Business Intelligence Needed In Healthcare to Provide Relevant Information
Laura Madsen, in her book “Healthcare Business Intelligence: A Guide to Empowering Successful Data Reporting and Analytics” tells a story that in her job, her senior managers ask her to:
“create the omnibus platform for coordination, population health, and care management,
that integrates heterogeneous data from large and small affiliated provider organizations,
supplying retrospective and prospective analytics,
to improve quality, safety and efficiency.”
Here’s a question – Thinking about Ms. Madsen’s challenge, how might you white board the project?
And the answer – Business intelligence is important key to all of her requirements.
If you want to create better care coordination, you must have information on where and when to coordinate. If you want better population health and care management you need to know which population you should work on and what work will really make a difference. If you want great quality, safety and efficiency, you need the same type of data on costs, care points, and how the institution delivers evidenced based medicine.
Three Questions to Guide Healthcare Business Intelligence Discussions
There are several questions we must answer to help make sense of the healthcare business intelligence market.
- In all the cases above you could apply both analytics and business intelligence to help solve the problem. How these fit together and why they need to be coordinated?
- Big data versus small data within business intelligence tools; how should either be integrated into decision support?
- Data warehousing; how does this play into the equation?
Data warehousing and access
Business intelligence solutions start out with the need for data. In healthcare, most solutions have been based on claims data as this was the most available until recently.
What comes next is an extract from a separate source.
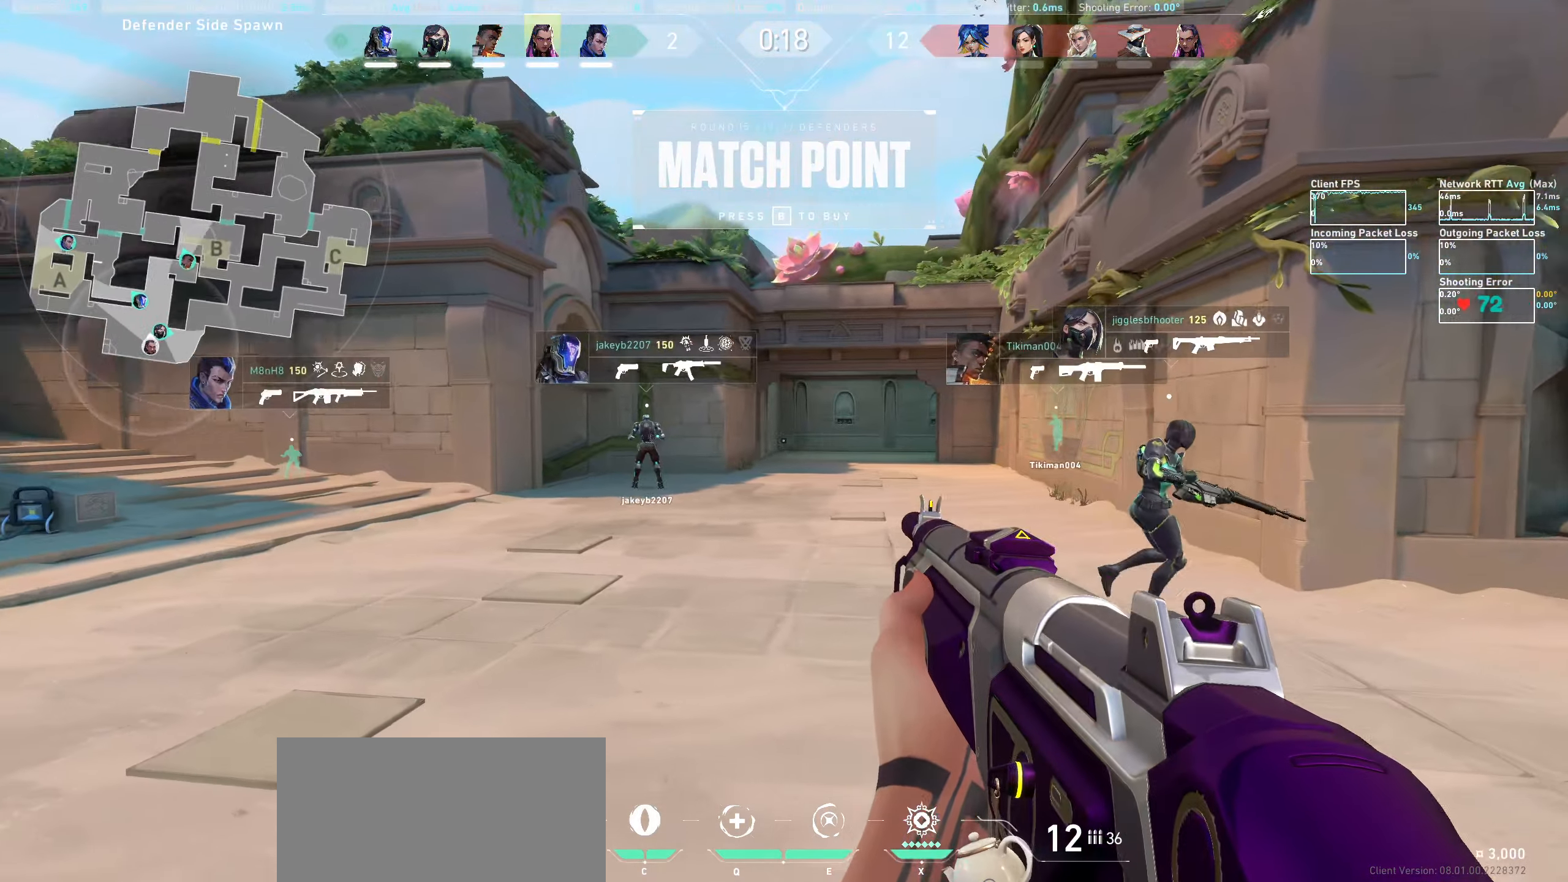
{"keys": ["d"], "mouse": [], "events": []}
However, now that we have relatively large quantities of clinical data stored in EMRs or HIEs, we have access to more useful data if we can simply mine it for what we need. There is an ongoing debate about “how much data is enough data”, and “is it okay to impute data when you don’t have a complete set”? Most users of healthcare business intelligence have at least created some type of clinical data warehouse, or are using claims data, or both. Utilizing both types of data would be ideal, but claims data will at times take as long as 120-180 days to access, unfavorable timing for certain disease types or population health management programs.
Type of data needed varies
Which data, and how much data you have, brings up two questions that need to be answered before we can move into how to use the data. The first is: Do we have the type of data we need and do we have all of it in order to make the best decision support tools we can from business intelligence? In most cases, EMRs themselves have a fairly robust data set from a single location or health system. They do not, however, always have the data they need from outside their system when patients use outside labs, physicians who are not on the hospitals network or EMR, and other types of providers of care who may not use an EMR at all. As a vendor of integration services, we are often surprised by how many organizations buy healthcare business intelligence solutions to provide decision support, yet don’t factor in the source and quantity of data to make the program work.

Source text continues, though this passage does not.